> _Task brief_: In the records below, find the line with "conquering outsiders and" and the line with "needs to know". Print both exactly, along with every line between them, and no other line.

Entries taken from a collection:
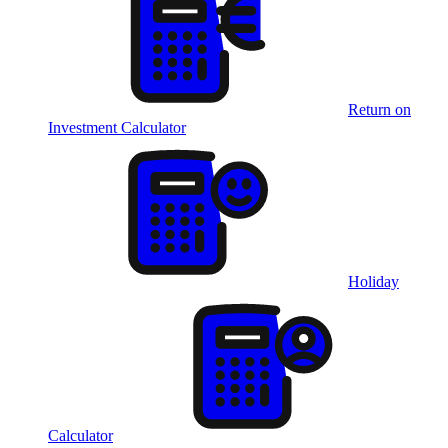
Return on
Investment Calculator
Holiday
Calculator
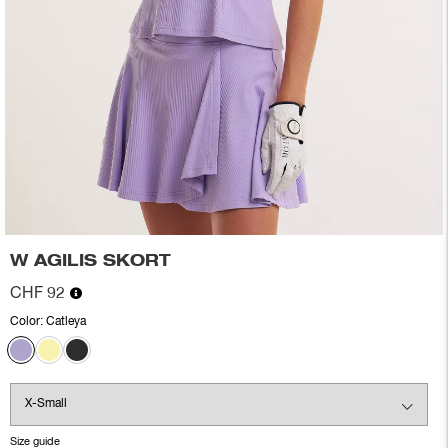
W AGILIS SKORT
CHF 92
Color:
Catleya
Size guide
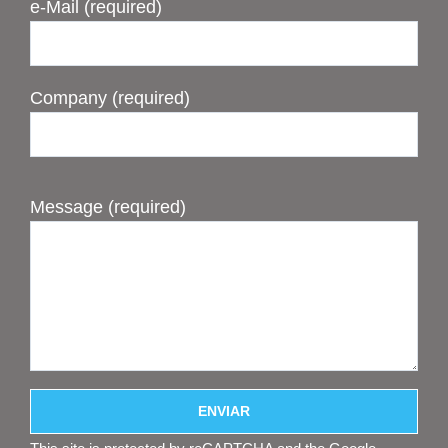
e-Mail (required)
Company (required)
Message (required)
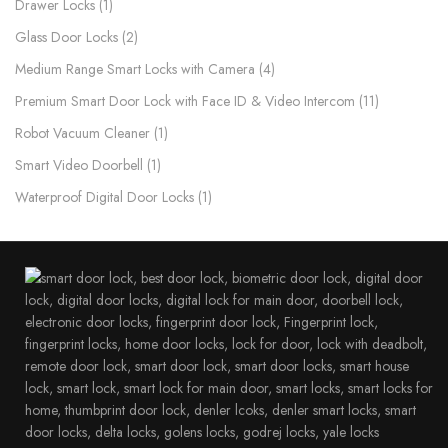
Drawer Locks
1
Glass Door Locks
2
Medium Range Smart Locks with Camera
4
Premium Smart Door Lock with Face ID & Video Intercom​
11
Robot Vacuum Cleaner
1
Smart Video Doorbell
1
Waterproof Digital Door Locks​
1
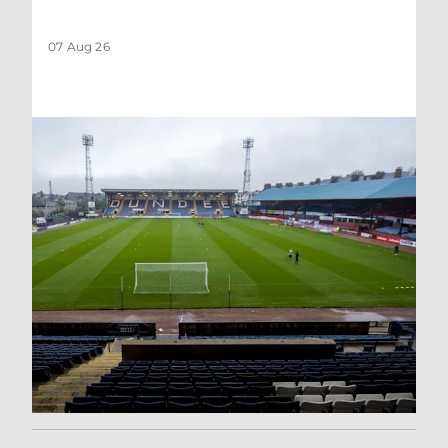
07 Aug 26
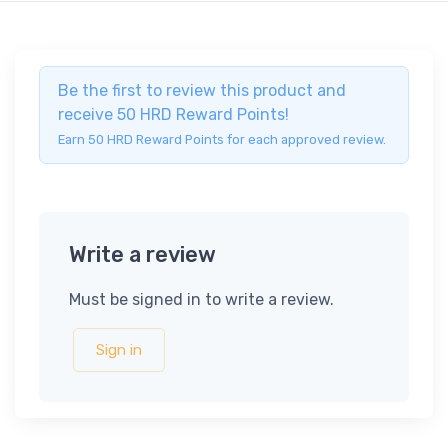
Be the first to review this product and
receive 50 HRD Reward Points!
Earn 50 HRD Reward Points for each approved review.
Write a review
Must be signed in to write a review.
Sign in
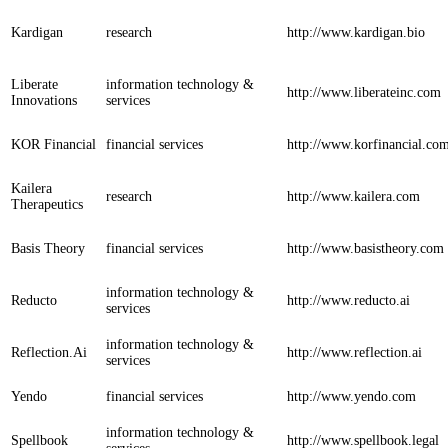
Kardigan
research
http://www.kardigan.bio
Liberate
information technology &
http://www.liberateinc.com
Innovations
services
KOR Financial
financial services
http://www.korfinancial.co
Kailera
research
http://www.kailera.com
Therapeutics
Basis Theory
financial services
http://www.basistheory.com
information technology &
Reducto
http://www.reducto.ai
services
information technology &
Reflection.Ai
http://www.reflection.ai
services
Yendo
financial services
http://www.yendo.com
information technology &
Spellbook
http://www.spellbook.legal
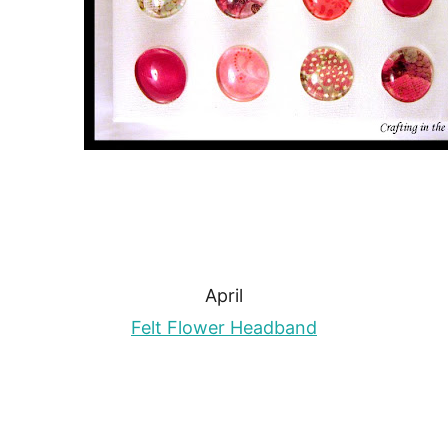
April
Felt Flower Headband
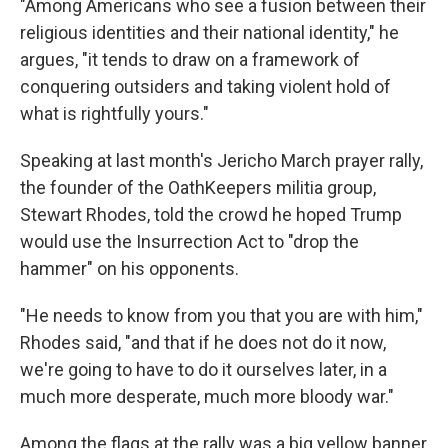
"Among Americans who see a fusion between their
religious identities and their national identity," he
argues, "it tends to draw on a framework of
conquering outsiders and taking violent hold of
what is rightfully yours."
Speaking at last month's Jericho March prayer rally,
the founder of the OathKeepers militia group,
Stewart Rhodes, told the crowd he hoped Trump
would use the Insurrection Act to "drop the
hammer" on his opponents.
"He needs to know from you that you are with him,"
Rhodes said, "and that if he does not do it now,
we're going to have to do it ourselves later, in a
much more desperate, much more bloody war."
Among the flags at the rally was a big yellow banner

> _Solution below_:
conquering outsiders and taking violent hold of
what is rightfully yours."
Speaking at last month's Jericho March prayer rally,
the founder of the OathKeepers militia group,
Stewart Rhodes, told the crowd he hoped Trump
would use the Insurrection Act to "drop the
hammer" on his opponents.
"He needs to know from you that you are with him,"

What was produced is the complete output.